Wednesday, September 03, 2003

Some new thinking about the war on drugs by the people who have been waging it.

Prohibition has been a disaster. By making the drug business risky it has enriched criminals and made more of them. It's time to look at alternate models for dealing with the problem.
The unPATRIOT act:
"The PATRIOT apologists will have none of this. The default, as they see it, is to grant new powers unless there's proof that they'll lead overnight to tyranny. The presumption of liberty is replaced by a presumption of power. The sad reality, though, is that even a police state can't guarantee total safety: Whatever we do, the coming years will see more terror, more attacks. If we conclude, each time, that the culprit must be an excess of domestic freedom, a lack of government power, we are traveling a road with no end."

Tuesday, September 02, 2003

Another Friday Outrage noted by Paul Krugman:
"When the E.P.A. makes our air dirtier, or the Interior Department opens a wilderness to mining companies, or the Labor Department strips workers of some more rights, the announcement always comes late on Friday— when the news is most likely to be ignored on TV and nearly ignored by major newspapers.

Last Friday the Federal Energy Regulatory Commission, known as FERC, announced settlements with energy companies accused of manipulating markets during the California energy crisis. Why on Friday? Because the settlements were a joke: the companies got away with only token payments. It was yet another demonstration of how electricity deregulation has gone wrong. "
TAPPED on what the GAO says about the malpractice crises:

"There is no crisis, folks. Doctors just don't like being sued -- and seem unwilling to take steps to discipline the handful of butchers actually responsible for most malpractice payouts."

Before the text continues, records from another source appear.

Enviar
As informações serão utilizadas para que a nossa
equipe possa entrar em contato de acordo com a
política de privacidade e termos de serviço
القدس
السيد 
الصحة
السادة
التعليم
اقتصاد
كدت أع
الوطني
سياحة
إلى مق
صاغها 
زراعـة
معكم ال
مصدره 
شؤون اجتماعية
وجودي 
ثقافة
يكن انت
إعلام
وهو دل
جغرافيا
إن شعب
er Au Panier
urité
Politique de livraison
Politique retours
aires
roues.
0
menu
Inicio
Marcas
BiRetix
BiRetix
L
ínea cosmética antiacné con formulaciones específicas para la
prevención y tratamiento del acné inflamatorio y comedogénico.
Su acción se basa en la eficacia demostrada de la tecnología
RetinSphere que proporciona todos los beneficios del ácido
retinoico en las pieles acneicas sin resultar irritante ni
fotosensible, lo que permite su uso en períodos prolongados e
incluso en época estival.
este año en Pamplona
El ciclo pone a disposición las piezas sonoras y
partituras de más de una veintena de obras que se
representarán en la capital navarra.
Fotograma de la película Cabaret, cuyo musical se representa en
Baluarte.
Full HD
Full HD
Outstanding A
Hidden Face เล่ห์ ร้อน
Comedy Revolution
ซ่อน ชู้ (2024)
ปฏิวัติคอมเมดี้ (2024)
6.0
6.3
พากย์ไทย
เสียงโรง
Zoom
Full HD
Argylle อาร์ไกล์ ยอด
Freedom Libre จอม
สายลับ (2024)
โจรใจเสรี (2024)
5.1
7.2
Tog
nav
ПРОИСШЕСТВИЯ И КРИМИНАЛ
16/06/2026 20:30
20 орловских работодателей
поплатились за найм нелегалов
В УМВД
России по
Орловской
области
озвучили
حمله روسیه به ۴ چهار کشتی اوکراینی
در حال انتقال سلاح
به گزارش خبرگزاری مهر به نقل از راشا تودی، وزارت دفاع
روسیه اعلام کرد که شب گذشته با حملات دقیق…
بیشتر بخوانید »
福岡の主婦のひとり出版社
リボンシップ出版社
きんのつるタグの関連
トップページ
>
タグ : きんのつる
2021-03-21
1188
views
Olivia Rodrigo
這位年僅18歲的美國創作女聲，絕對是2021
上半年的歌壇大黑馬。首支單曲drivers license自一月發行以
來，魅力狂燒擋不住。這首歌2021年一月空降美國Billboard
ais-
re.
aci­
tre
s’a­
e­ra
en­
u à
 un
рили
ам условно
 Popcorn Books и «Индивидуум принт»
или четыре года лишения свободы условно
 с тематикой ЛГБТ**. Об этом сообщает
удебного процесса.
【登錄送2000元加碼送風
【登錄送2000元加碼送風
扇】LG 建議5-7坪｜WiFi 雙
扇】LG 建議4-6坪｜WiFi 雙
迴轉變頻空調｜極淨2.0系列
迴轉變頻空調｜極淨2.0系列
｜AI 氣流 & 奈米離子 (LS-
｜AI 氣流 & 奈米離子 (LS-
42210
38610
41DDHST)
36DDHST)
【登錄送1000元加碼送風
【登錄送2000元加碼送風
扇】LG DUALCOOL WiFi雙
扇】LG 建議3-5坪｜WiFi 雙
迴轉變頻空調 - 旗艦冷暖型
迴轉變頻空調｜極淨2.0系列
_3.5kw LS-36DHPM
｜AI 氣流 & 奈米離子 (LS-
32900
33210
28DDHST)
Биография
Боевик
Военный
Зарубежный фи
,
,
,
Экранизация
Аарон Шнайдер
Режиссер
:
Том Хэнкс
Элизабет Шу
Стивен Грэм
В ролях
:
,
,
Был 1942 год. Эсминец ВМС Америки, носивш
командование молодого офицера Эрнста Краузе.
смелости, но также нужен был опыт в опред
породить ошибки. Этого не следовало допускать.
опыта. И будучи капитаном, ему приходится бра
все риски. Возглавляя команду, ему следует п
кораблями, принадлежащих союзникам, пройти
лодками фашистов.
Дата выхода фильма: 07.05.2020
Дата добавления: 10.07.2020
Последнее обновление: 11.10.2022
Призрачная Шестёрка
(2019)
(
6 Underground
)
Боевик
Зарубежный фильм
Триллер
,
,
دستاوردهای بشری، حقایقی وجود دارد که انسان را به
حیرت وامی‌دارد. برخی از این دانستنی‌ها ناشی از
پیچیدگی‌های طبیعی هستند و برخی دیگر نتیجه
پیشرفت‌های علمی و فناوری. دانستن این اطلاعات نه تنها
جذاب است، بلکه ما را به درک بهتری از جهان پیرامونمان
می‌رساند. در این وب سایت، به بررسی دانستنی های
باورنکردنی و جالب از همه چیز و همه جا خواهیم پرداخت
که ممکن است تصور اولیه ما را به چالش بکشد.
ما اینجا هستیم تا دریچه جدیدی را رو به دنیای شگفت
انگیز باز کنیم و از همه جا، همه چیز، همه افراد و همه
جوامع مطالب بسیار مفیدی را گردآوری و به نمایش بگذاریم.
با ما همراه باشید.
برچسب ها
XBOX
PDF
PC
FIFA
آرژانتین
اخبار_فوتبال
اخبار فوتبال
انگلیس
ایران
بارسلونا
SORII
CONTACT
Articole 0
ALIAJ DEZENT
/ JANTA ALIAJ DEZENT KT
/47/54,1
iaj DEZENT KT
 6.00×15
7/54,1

It's just another conservative smokescreen so big corporations get more of a break with the torts.
As a Johnny-come-lately Buffy fan, I have to agree with Virginia about the things one can learn from Buffy.
There they go, over playing their hand once again.:
"The Rice-Rumsfeld depiction of the Allied occupation of Germany is a farrago of fiction and a few meager facts."
Talk about an incredible journey! A bunch of floating plastic toys that were lost overboard on their way from China to Seattle may soon make their appearance on the Eastern seaboard. It seems that the currents head north up the Bering Strait and the polar ice slowly moves east in the Arctic Ocean. In 11 years the rubber ducks are nearing the completion of that journey and may begin popping up along Greenland and points south.